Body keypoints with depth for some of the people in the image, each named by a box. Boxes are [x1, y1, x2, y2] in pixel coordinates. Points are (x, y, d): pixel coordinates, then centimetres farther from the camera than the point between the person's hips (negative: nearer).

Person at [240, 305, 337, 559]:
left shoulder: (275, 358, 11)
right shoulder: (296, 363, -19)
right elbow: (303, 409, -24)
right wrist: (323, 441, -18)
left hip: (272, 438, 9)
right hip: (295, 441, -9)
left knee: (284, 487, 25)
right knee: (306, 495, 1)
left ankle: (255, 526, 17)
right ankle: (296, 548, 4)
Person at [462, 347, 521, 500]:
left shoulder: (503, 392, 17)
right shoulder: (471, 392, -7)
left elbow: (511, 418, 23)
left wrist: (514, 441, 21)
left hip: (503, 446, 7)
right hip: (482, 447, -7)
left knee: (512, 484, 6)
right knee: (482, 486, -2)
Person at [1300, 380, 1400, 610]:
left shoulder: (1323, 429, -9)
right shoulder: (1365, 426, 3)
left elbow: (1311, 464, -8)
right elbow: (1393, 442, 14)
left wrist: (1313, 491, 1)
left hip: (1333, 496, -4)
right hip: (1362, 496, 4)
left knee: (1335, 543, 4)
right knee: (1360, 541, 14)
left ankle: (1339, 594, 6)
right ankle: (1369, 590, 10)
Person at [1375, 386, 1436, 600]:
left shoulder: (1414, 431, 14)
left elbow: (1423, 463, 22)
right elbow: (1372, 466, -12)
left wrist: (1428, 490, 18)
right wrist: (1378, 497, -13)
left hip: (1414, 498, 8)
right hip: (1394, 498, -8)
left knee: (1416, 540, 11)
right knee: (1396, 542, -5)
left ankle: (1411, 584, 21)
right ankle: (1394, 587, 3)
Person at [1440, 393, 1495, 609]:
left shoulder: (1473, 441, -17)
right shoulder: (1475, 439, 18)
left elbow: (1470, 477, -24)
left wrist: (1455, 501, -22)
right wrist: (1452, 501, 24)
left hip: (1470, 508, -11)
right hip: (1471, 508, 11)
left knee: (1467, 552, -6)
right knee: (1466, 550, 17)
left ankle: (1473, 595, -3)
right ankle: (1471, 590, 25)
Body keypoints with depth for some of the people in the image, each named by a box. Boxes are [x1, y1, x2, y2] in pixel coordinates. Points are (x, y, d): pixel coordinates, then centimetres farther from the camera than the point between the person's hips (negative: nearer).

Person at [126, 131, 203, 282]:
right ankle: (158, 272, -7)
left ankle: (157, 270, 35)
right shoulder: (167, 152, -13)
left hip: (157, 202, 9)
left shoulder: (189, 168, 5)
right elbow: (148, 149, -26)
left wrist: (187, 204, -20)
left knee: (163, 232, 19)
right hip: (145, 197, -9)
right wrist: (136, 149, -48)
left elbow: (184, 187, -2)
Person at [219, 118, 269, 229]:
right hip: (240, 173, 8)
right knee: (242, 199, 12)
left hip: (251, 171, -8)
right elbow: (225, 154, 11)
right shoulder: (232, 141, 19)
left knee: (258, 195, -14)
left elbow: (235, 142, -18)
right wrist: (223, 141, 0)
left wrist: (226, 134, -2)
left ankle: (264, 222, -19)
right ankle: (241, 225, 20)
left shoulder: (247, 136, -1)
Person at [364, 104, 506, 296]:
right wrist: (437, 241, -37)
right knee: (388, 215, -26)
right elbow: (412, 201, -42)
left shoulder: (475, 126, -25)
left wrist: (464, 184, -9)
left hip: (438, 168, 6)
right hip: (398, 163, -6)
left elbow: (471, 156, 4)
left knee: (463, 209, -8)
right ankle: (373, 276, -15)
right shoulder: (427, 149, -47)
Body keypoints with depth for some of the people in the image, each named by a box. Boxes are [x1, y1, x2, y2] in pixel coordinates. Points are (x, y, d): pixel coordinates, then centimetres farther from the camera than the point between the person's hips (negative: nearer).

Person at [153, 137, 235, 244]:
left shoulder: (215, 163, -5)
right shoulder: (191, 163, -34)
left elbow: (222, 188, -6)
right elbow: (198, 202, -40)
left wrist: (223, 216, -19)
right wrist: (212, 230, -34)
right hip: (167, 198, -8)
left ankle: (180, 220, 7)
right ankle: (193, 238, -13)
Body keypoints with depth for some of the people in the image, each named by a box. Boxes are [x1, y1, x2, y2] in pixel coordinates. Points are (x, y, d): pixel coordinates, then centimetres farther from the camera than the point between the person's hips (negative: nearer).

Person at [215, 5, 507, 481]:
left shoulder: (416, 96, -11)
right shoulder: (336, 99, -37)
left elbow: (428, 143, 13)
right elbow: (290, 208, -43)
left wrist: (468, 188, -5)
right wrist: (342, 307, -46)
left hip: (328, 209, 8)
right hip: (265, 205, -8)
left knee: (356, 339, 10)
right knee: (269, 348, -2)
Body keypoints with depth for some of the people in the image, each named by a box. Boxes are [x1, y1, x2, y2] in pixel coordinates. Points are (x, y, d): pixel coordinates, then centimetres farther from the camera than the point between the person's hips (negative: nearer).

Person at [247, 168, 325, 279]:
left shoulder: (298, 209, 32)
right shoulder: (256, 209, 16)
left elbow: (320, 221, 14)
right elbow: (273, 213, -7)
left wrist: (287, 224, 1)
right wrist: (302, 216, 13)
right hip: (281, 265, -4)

§ **Exercise brief**:
Quote the records above from their first line through the line containing "right wrist: (323, 441, -18)", both ends included.

§ **Task answer**:
Body keypoints with depth for some of the people in the image, each named by a box. Boxes are [x1, y1, x2, y2] in pixel coordinates. Points are (x, y, d): pixel coordinates, then centimetres farther from the camera than the point between the person's hips (negative: nearer).

Person at [240, 305, 337, 559]:
left shoulder: (275, 358, 11)
right shoulder: (296, 363, -19)
right elbow: (303, 409, -24)
right wrist: (323, 441, -18)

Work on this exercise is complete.